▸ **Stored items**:
======
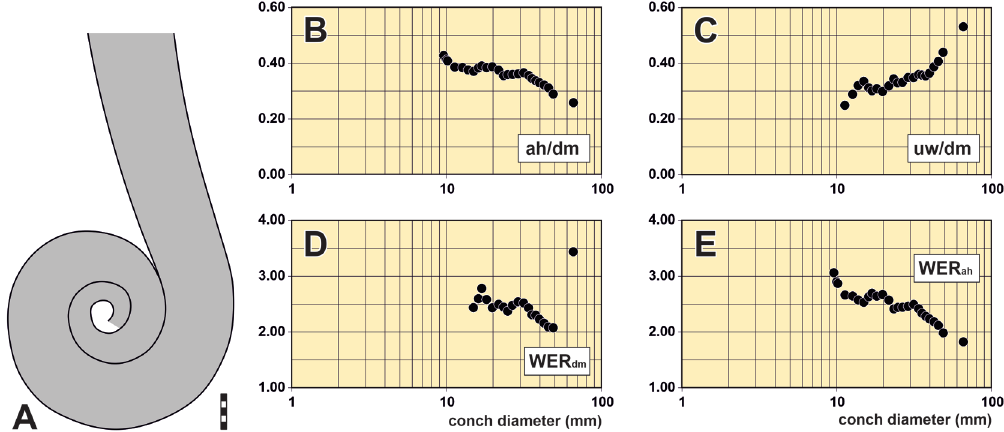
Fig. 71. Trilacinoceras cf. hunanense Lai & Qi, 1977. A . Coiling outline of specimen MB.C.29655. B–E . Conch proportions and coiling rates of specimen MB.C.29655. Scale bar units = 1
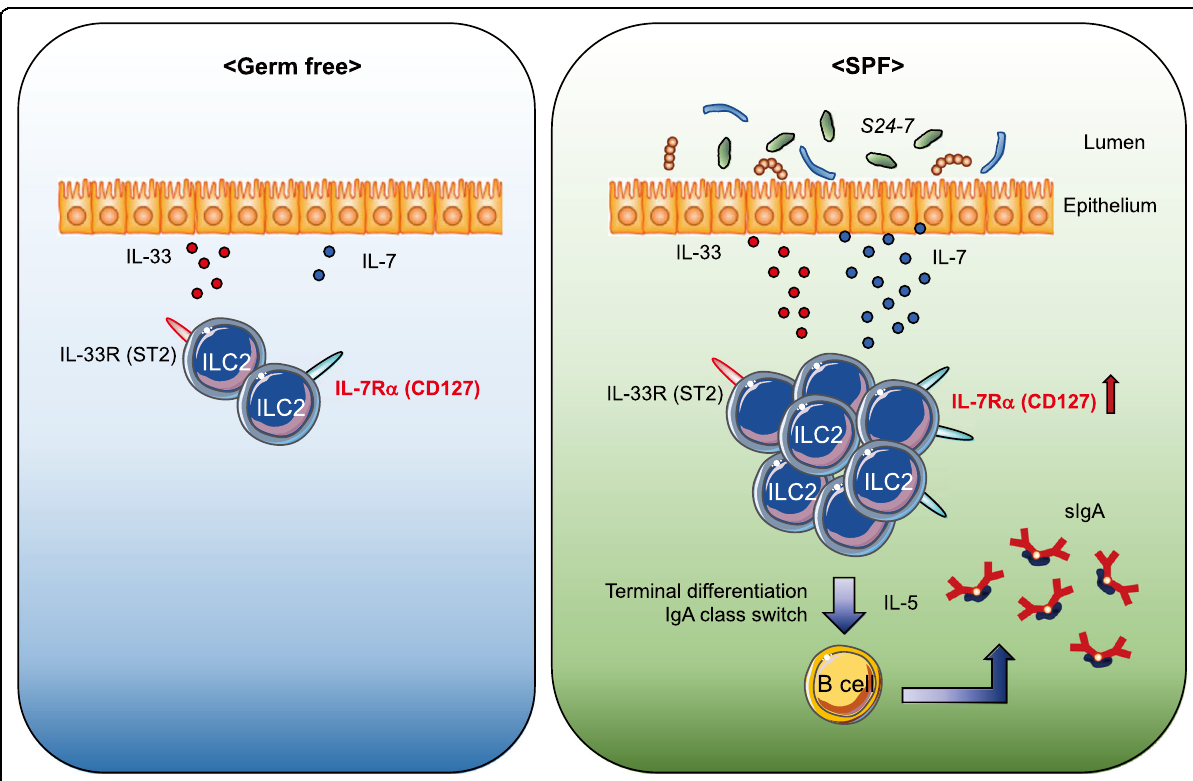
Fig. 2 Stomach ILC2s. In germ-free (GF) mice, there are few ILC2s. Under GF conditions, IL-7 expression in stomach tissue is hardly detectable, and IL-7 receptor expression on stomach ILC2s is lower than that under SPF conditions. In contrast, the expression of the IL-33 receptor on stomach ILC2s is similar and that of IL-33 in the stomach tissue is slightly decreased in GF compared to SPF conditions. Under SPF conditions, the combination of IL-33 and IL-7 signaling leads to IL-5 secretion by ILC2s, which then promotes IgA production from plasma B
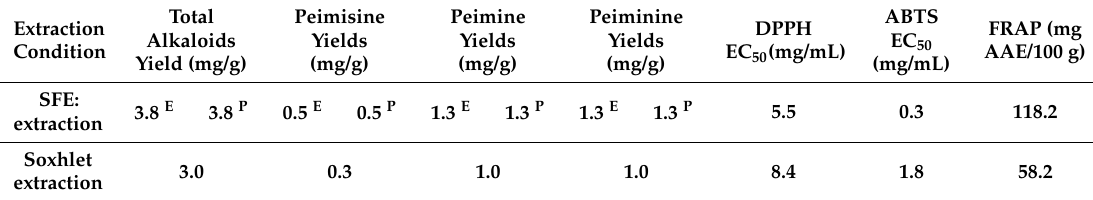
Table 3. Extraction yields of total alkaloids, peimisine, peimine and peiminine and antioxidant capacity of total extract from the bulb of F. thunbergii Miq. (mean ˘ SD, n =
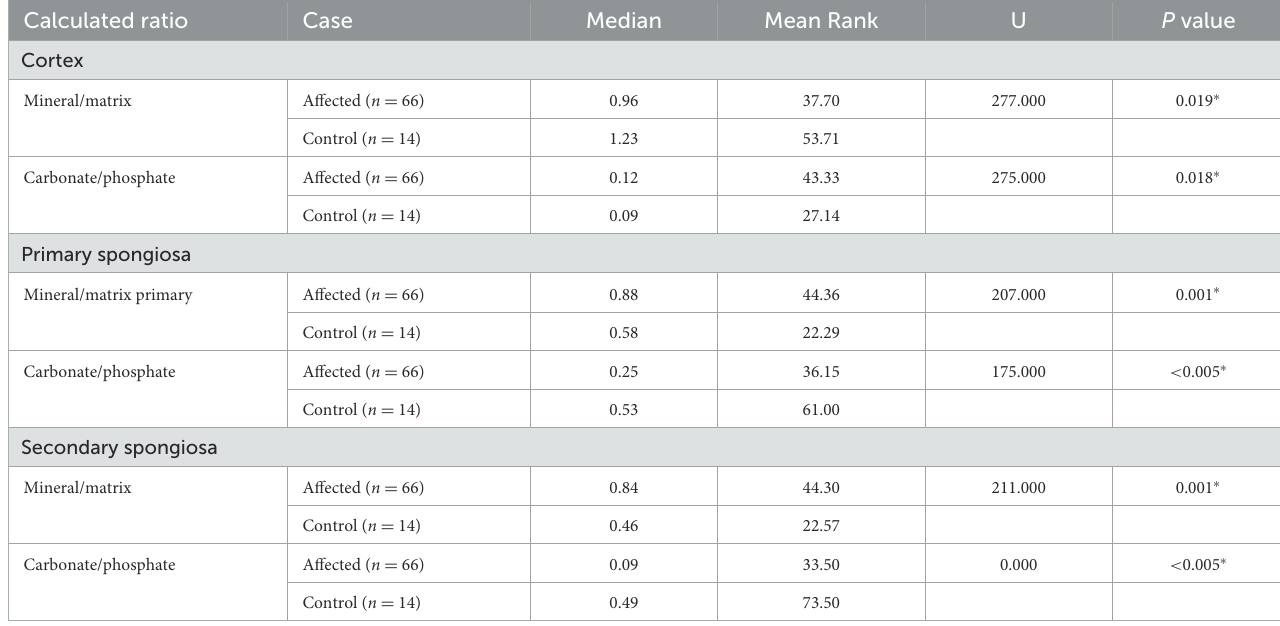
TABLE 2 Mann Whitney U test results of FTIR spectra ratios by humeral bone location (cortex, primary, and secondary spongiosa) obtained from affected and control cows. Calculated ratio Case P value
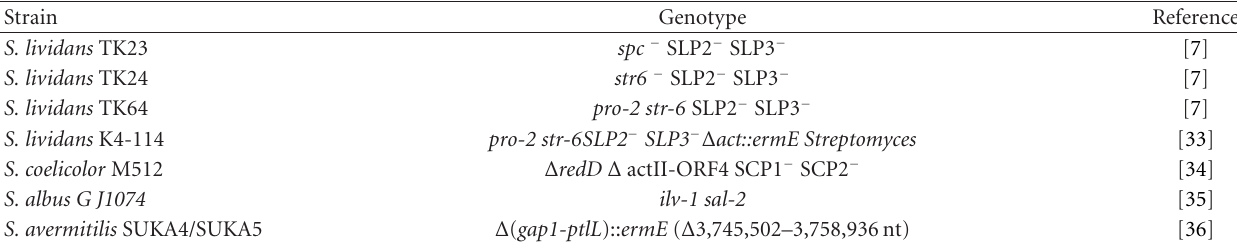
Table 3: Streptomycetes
======
▸ **Required work**:
Return each line of the entries that holds the string "from".

▸ **Response area**:
Fig. 2 Stomach ILC2s. In germ-free (GF) mice, there are few ILC2s. Under GF conditions, IL-7 expression in stomach tissue is hardly detectable, and IL-7 receptor expression on stomach ILC2s is lower than that under SPF conditions. In contrast, the expression of the IL-33 receptor on stomach ILC2s is similar and that of IL-33 in the stomach tissue is slightly decreased in GF compared to SPF conditions. Under SPF conditions, the combination of IL-33 and IL-7 signaling leads to IL-5 secretion by ILC2s, which then promotes IgA production from plasma B
Table 3. Extraction yields of total alkaloids, peimisine, peimine and peiminine and antioxidant capacity of total extract from the bulb of F. thunbergii Miq. (mean ˘ SD, n =
TABLE 2 Mann Whitney U test results of FTIR spectra ratios by humeral bone location (cortex, primary, and secondary spongiosa) obtained from affected and control cows. Calculated ratio Case P value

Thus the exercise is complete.